In other words: These agencies don't just maintain the field of music and branding, they expand and evolve it.

I know a lot of agencies in Denmark who work with one or more parts of the value chain, but none that cover more than just the usual stuff or proactively seek to influence and educate the market. And from a brand perspective, the picture is equally sad - only Tuborg can claim to work with music systematically, strategically and longterm.

From ill-fitting waiting tune to strategic platform
Heartbearts in Sweden have created a simple way to illustrate how brands and agencies work with music - the music ladder. It has 4 steps:
  1. Unconscious use of music. Here, music is used accidentally and with no thoughts as to why, how and what music is used. Best case scenario is confusion as to what the brand stands for.
  2. Conscious use of music. Here, the brand has developed a music identity, a sound associated with a set of values. Music has become a branding element. CoCoCo is an example.
  3. Involved in music. The brand is actively involved in music activity, typically through promotions/competitions or sponsorships/collaborations. Royal Beer s an example.
  4. Strategic music platform. The brand owns a position in music culture and a platform from which it develops the brand, the fans and the music. Tuborg is an example. Heartbeats mention Red Bull Music Academy. Levi's, where I was marketing head for a while, owned music as association for a number of years in the 80s and 90s.
The music opportunity
In Denmark we see all too few examples of step 4. Ironically, except Tuborg probably the super markets are the ones working most strategically and research-based with music! But why?
Is Denmark just too small a market? Are we satisfied with things the way they are? Do we not believe in the potential, the opportunities of music branding? I don't know but I'd love to hear your opinion.

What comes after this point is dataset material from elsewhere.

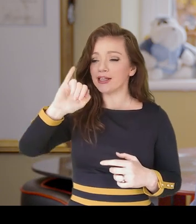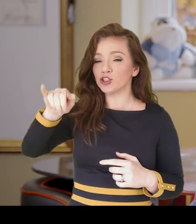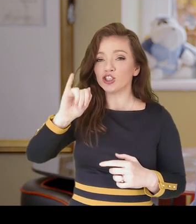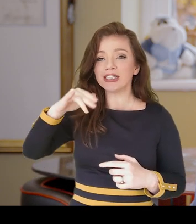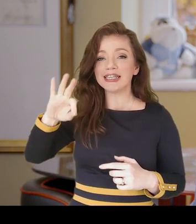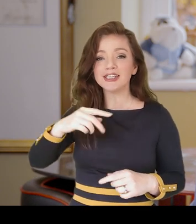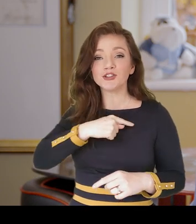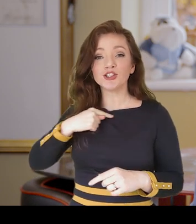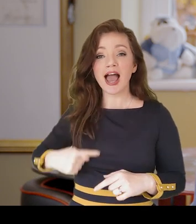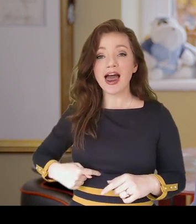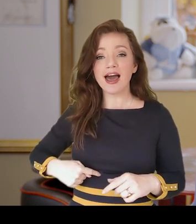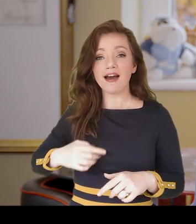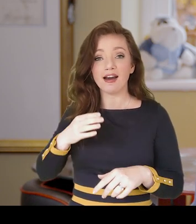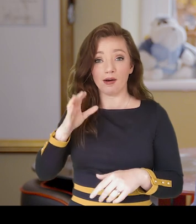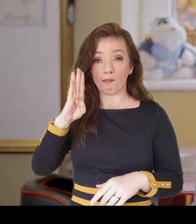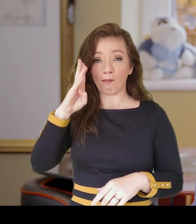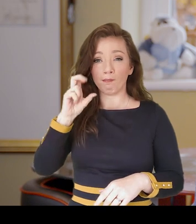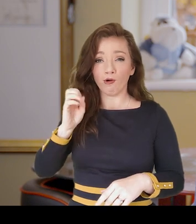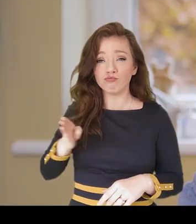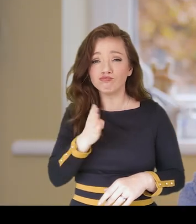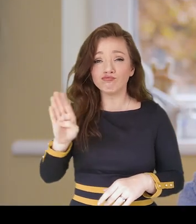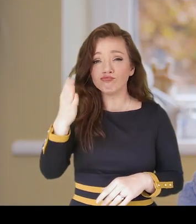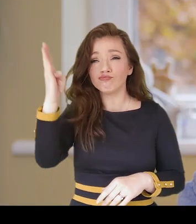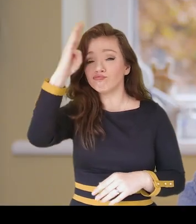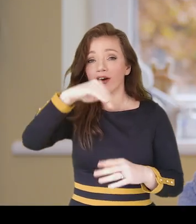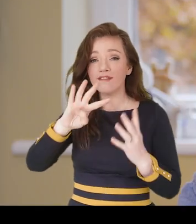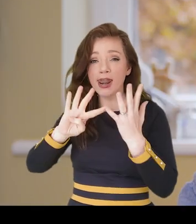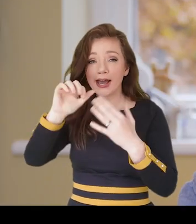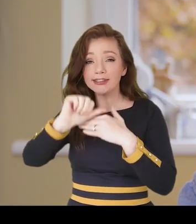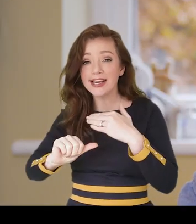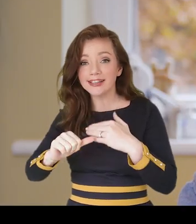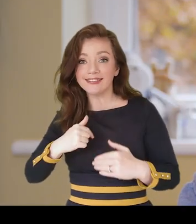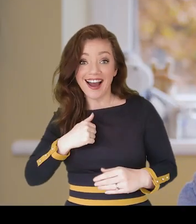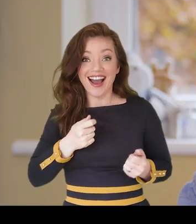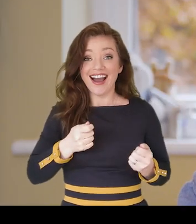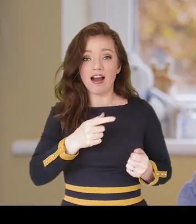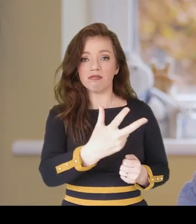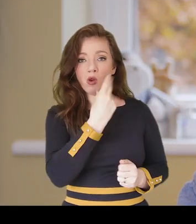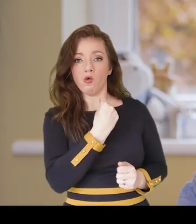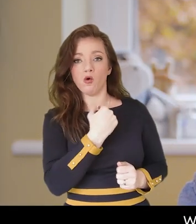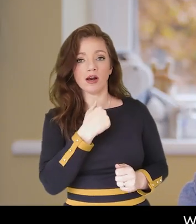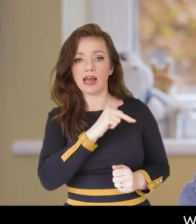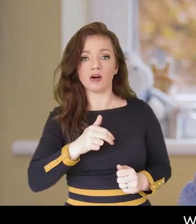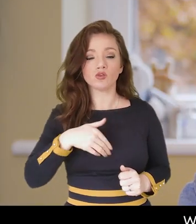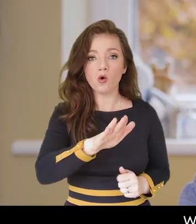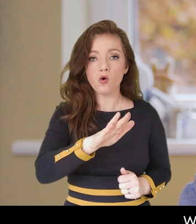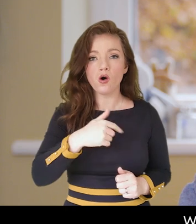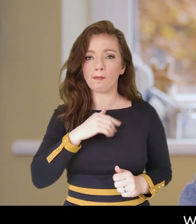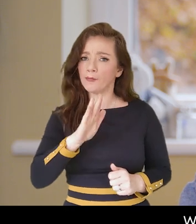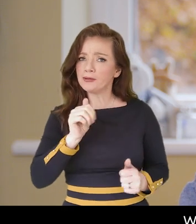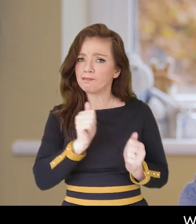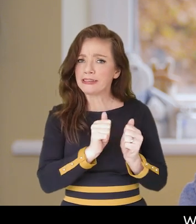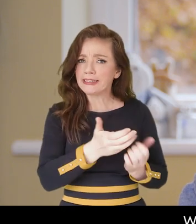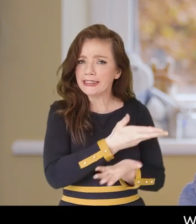and then it was a coach tour for nine days. And then they said no, you can't go, we have to talk to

Music is the form of expression and cultural art form with the greatest appeal. Only sports attract the same amount of people and appeal on the same emotional level. Music accepts no limits, it ties us together across borders, age, sex, culture, class, religion and any other preference.
Must this potential, this power, really be reduced to a buy-and-get promotion or an ill-fitting IVR tune - when there are so many other opportunities?